#### Work request 1:
In the model retraining guide, what range of values can a sentiment value take in the Set Sentiment dialog?
#### Work request 2:
Using the model retraining guide, explain why adding more documents to a stream can make retraining an Unsupervised NLU model worthwhile.
(Beginning of Provided passage)
How accurately a model makes predictions depends on the distribution of the data on which it trains. Since distribution of data deviates over time, it is a good practice to monitor incoming data and after it has deviated substantially, to retrain your model using newer data. You also retrain your model after manually setting sentiment values and negation words, and adding labels to semi-automatic taxonomies. Once you have a feel for how often this is appropriate, you can schedule time intervals at which to retrain your models automatically and filter the data on which to retrain.
Set sentiment and negation words
To submit feedback
You can customize Unsupervised NLU models by setting the sentiment value of specific words and setting negation words that may be specific to your industry.
1. Open a dashboard with a model that you want to train and click the Data tab.
2. Click the tab for the model that uses text to calculate sentiment, e.g. Unsupervised NLU Model, and click a tile that contains text for which you want to provide feedback.

3. In the Document Detail dialog that appears, you can see all of the information for the selected record. In the Sentiment Explanation box, select a word or phrase on which to provide feedback, then right-click and select Set sentiment value or (when selecting a single word) Set as negation word.
4. If you select Set as negation word, the word is set immediately with no further interaction. If you select Set sentiment value, the Set Sentiment dialog appears where you can set a sentiment value between -5 and 5, where values from 0 to 1 are neutral, and then click Add.
5. When you have finished providing feedback on one tile, click the arrow to the right to proceed to the next.
Schedule retraining
Why retrain?
When new data is added to a stream, the new data is automatically analyzed using all of the models that are attached to the stream.
For example, if you apply an Unsupervised NLU model to a stream of 1,000 documents, the model first trains using the 1,000 documents, generates a topic model, and then applies the topic model to the 1,000 documents, assigning topics to each document based on the text. If you add another 1,000 documents to this stream, it re-uses the existing topic model, putting the 1,000 new documents into the existing topics, preserving consistent topic numbers.
As you add more and more data to the stream, the original topics may no longer be characteristic of the data. If you want to take all of the existing data into consideration, you can do so by retraining the model. When you retrain a model, it happens in place so that the visualizations remain populated while the data updates.
Note how this differs from scheduling data crawls. When a data connector is set up to automatically refresh data periodically, all data models using the refreshed data stream make predictions on the new data, but they do so using the training they already underwent unless you schedule periodic retraining.
How it works
To facilitate this feature, we store the following information on the model object.
(End of Provided passage)
(Beginning of Provided information)
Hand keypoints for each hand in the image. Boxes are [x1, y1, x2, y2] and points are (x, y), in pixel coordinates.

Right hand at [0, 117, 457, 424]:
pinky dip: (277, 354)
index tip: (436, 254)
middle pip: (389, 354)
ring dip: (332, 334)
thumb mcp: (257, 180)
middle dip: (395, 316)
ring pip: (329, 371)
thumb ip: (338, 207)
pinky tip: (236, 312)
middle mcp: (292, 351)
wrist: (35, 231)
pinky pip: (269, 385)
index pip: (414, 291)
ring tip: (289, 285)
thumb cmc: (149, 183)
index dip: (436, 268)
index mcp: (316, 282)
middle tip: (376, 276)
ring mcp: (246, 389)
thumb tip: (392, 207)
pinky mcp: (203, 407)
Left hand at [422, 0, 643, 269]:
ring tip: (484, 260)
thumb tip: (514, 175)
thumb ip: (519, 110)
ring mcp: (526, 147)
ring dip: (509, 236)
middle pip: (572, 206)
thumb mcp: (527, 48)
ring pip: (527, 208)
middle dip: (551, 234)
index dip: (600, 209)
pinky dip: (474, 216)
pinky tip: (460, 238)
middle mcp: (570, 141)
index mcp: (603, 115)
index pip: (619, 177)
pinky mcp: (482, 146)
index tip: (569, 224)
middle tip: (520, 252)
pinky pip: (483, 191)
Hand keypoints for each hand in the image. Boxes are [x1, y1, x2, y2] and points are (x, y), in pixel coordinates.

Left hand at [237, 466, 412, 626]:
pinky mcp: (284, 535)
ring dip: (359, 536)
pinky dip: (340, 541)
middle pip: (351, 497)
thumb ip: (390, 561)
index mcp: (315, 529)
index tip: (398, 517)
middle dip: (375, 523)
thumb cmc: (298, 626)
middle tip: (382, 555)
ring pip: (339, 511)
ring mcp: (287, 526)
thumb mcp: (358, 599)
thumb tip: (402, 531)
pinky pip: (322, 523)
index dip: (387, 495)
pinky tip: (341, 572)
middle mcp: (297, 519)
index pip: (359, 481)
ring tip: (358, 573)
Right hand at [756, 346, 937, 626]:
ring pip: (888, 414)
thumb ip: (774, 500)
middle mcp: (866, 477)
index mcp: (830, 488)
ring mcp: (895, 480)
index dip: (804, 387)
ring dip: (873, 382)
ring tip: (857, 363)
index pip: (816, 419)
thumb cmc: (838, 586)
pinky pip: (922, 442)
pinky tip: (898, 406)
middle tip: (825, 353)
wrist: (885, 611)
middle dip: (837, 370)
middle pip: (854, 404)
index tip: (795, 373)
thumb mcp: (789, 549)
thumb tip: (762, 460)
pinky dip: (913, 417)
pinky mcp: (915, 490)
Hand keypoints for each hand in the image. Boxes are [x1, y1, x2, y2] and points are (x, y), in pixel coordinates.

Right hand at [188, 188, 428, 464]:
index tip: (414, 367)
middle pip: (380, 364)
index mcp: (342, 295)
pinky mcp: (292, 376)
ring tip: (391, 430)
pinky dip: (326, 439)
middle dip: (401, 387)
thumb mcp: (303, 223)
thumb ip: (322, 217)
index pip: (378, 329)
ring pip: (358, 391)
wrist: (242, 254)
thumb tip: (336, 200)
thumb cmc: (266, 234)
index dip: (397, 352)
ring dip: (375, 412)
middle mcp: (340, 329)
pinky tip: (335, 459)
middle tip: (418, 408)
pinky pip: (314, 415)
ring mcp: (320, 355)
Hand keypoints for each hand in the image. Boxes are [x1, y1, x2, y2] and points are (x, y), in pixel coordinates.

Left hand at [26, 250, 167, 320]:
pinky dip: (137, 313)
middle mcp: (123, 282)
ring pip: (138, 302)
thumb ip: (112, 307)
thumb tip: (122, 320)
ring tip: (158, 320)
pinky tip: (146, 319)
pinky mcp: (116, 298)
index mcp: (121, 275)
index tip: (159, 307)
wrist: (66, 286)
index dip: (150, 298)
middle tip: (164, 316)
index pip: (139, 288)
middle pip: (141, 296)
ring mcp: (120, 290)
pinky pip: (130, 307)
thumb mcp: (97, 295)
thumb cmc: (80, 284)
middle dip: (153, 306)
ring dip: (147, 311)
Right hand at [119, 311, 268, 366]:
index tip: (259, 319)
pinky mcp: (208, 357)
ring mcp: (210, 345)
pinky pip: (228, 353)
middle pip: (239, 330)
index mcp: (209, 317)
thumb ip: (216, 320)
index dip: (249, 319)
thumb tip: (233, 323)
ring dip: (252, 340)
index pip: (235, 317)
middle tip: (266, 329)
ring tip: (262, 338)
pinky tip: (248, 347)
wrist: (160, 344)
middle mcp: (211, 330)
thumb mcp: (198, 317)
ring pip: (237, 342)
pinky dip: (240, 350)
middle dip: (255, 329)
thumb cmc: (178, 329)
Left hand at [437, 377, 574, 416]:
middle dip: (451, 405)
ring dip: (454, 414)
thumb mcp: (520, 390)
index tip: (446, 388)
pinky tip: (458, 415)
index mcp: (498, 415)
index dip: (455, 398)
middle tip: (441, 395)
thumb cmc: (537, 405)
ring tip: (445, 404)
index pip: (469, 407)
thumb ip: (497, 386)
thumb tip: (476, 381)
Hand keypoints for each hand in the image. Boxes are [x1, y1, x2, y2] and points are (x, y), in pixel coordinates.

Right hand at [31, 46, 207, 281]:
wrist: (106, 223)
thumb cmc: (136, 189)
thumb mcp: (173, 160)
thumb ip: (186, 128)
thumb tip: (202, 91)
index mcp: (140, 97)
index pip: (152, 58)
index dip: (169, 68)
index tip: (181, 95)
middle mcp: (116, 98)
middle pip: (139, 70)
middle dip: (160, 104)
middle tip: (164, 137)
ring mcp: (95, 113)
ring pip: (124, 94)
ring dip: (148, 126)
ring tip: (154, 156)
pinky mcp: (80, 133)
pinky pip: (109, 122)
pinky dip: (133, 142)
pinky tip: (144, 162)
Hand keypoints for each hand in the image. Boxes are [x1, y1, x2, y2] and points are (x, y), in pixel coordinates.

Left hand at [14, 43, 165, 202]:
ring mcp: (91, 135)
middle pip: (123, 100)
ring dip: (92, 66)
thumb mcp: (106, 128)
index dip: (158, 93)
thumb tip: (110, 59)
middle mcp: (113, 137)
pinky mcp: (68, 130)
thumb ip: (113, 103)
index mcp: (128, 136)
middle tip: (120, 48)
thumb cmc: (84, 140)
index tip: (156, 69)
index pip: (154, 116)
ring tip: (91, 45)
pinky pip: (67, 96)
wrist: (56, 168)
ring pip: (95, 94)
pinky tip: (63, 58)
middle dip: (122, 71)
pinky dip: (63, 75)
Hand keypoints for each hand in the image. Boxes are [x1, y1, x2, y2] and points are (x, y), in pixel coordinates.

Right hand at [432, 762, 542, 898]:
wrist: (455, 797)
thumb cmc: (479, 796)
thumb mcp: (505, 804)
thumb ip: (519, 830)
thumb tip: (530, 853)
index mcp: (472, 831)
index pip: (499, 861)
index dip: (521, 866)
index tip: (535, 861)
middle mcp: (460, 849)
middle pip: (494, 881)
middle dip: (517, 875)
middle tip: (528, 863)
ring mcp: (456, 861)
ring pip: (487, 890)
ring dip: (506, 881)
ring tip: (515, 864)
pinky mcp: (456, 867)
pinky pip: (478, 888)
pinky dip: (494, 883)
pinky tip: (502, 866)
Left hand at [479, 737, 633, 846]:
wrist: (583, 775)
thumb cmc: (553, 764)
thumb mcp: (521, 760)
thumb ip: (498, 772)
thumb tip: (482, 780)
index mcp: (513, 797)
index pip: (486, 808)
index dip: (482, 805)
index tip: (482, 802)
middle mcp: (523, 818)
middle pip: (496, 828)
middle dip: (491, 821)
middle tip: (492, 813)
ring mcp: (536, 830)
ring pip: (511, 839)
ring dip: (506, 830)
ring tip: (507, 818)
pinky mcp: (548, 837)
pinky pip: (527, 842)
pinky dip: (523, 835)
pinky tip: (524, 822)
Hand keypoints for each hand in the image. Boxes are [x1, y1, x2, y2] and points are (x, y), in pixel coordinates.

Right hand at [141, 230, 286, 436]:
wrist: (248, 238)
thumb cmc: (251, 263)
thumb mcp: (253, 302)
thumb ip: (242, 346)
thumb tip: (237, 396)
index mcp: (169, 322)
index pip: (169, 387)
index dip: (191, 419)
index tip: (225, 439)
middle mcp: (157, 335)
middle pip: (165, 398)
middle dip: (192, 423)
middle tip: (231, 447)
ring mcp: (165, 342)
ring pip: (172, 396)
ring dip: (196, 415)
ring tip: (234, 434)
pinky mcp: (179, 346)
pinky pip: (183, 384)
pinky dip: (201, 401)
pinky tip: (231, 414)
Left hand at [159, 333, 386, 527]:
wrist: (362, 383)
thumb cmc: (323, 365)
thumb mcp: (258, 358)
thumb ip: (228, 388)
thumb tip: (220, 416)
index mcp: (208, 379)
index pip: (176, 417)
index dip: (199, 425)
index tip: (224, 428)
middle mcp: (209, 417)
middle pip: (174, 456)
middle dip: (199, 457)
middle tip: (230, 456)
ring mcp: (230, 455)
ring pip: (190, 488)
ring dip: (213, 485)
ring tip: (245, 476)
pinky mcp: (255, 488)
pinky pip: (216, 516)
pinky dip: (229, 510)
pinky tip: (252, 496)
(End of Provided information)
#### Answer space 1:
A value between -5 and 5.

#### Answer space 2:
New documents are placed into the existing topics, because the model re-uses the topic model it generated when it first trained. As more data is added, those original topics may no longer be characteristic of the data. Retraining lets the model take all of the existing data into consideration.